▶ _What to work on_: Return every line below that contains the word "median", matching case exactly.
Records shown Start Marker
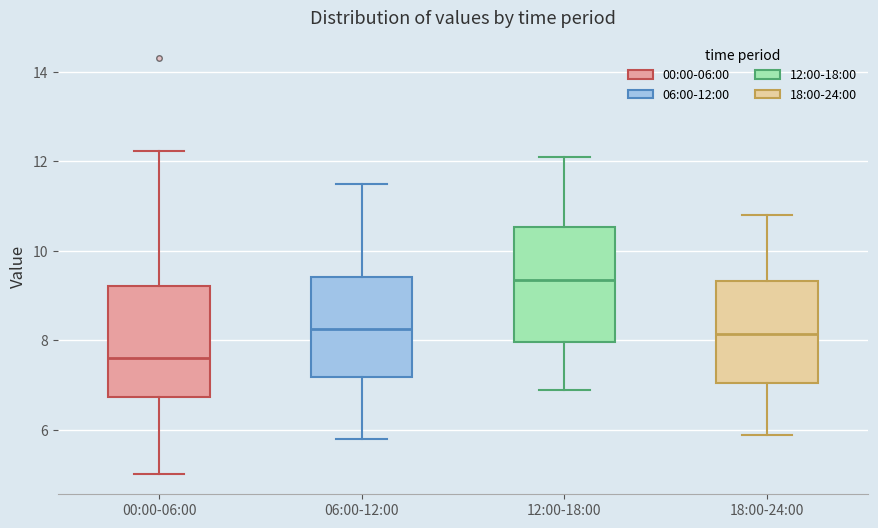

Reading left to right, read every box against the y-axis: the position of its median line, the range the box covers, and the ends of its whiskers. The values are not printed on the chart, so give them approximately, as read against the axis.

00:00-06:00: median 7.6, box 6.8 to 9.2, whiskers 5.0 to 12.2
06:00-12:00: median 8.2, box 7.2 to 9.4, whiskers 5.8 to 11.6
12:00-18:00: median 9.4, box 8.0 to 10.6, whiskers 7.0 to 12.2
18:00-24:00: median 8.2, box 7.0 to 9.4, whiskers 6.0 to 10.8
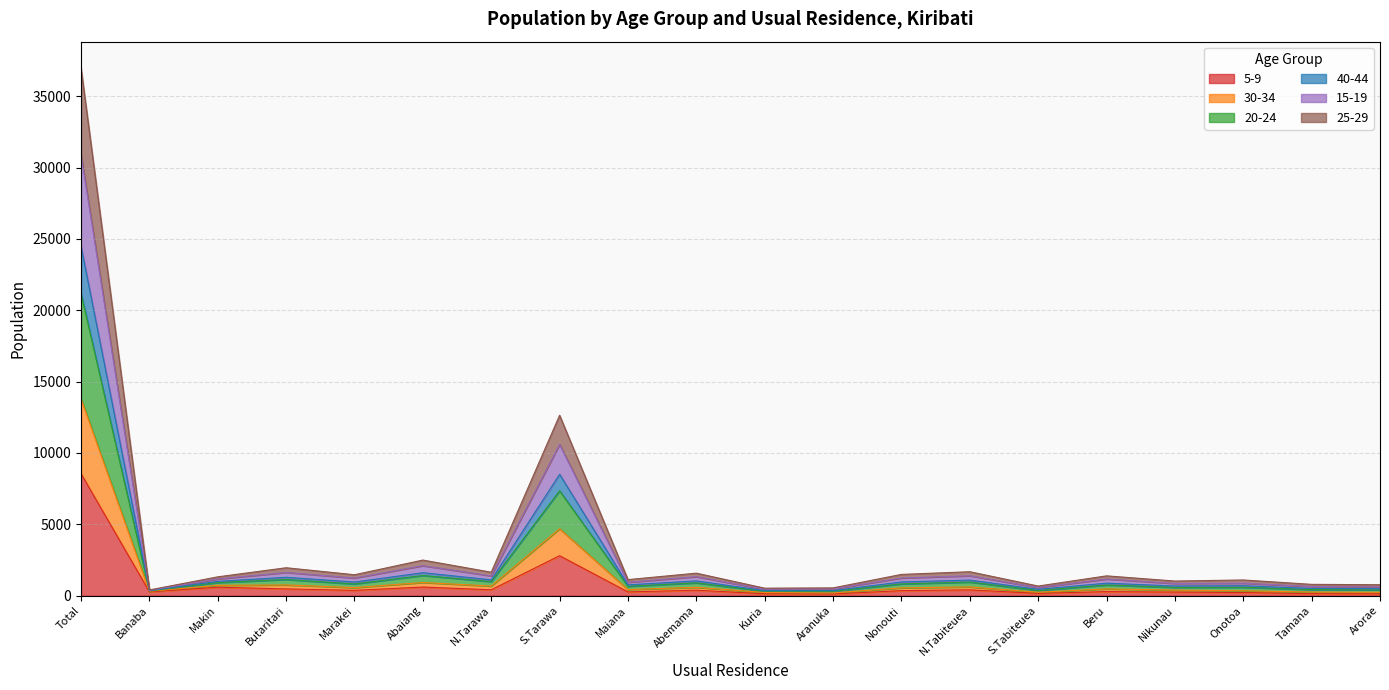

What is the difference between the maximum and minimum values in the 5-9 series?

8429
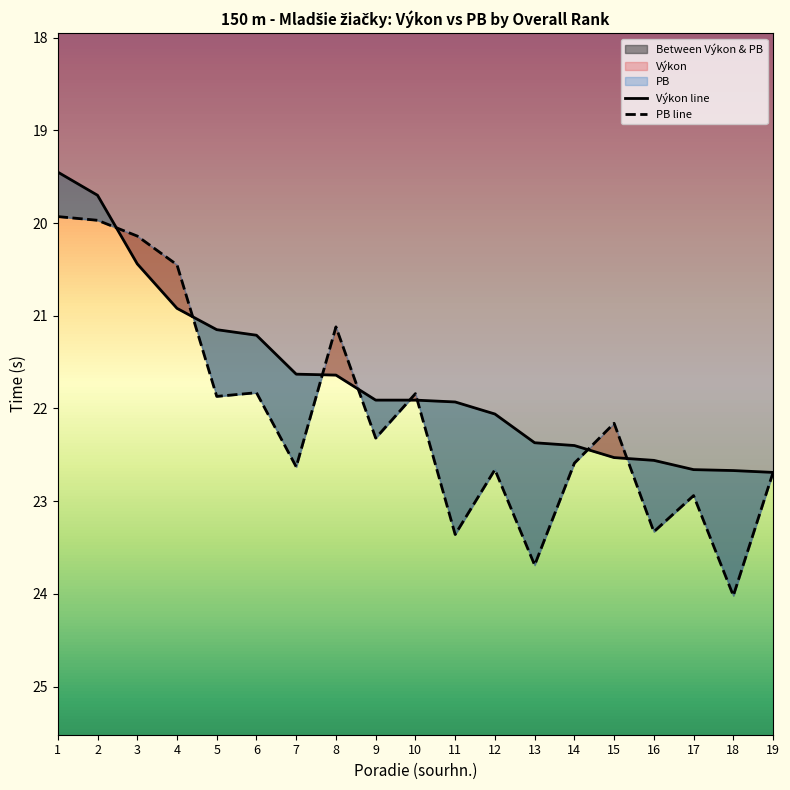

Approximately how many times larger is the value at 10 compared to 18?

1.0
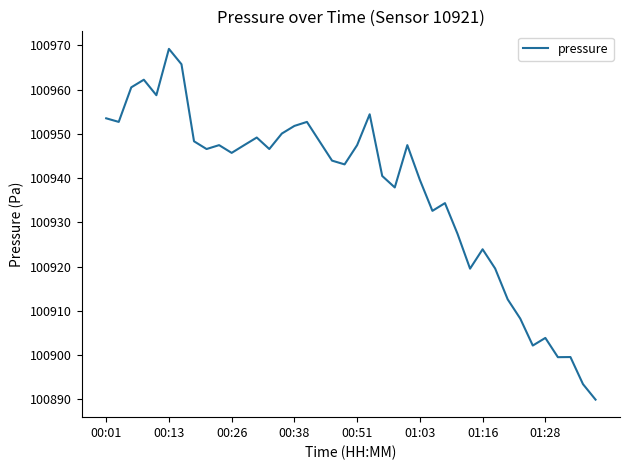

What is the smallest value displayed?

100889.9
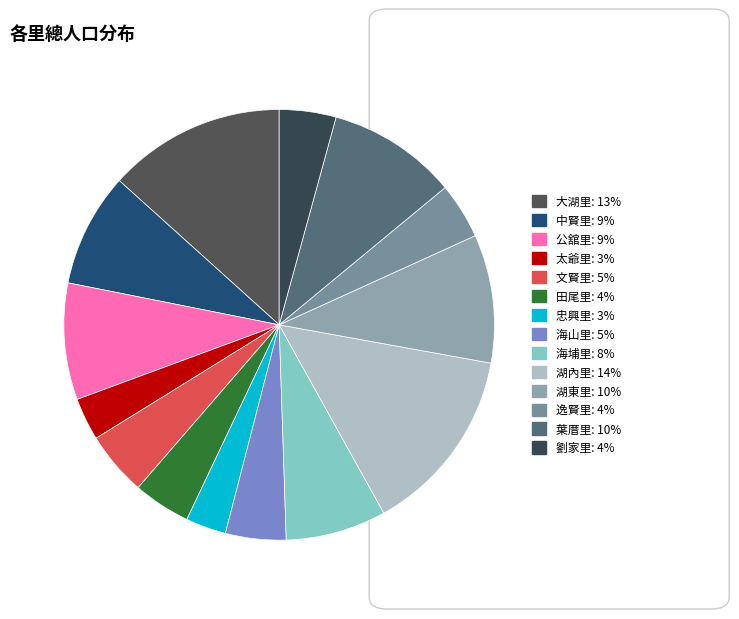

Is there any slice that represents more than half of the pie?

No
Records shown End Marker
▶ _Answer below_:
Reading left to right, read every box against the y-axis: the position of its median line, the range the box covers, and the ends of its whiskers. The values are not printed on the chart, so give them approximately, as read against the axis.
00:00-06:00: median 7.6, box 6.8 to 9.2, whiskers 5.0 to 12.2
06:00-12:00: median 8.2, box 7.2 to 9.4, whiskers 5.8 to 11.6
12:00-18:00: median 9.4, box 8.0 to 10.6, whiskers 7.0 to 12.2
18:00-24:00: median 8.2, box 7.0 to 9.4, whiskers 6.0 to 10.8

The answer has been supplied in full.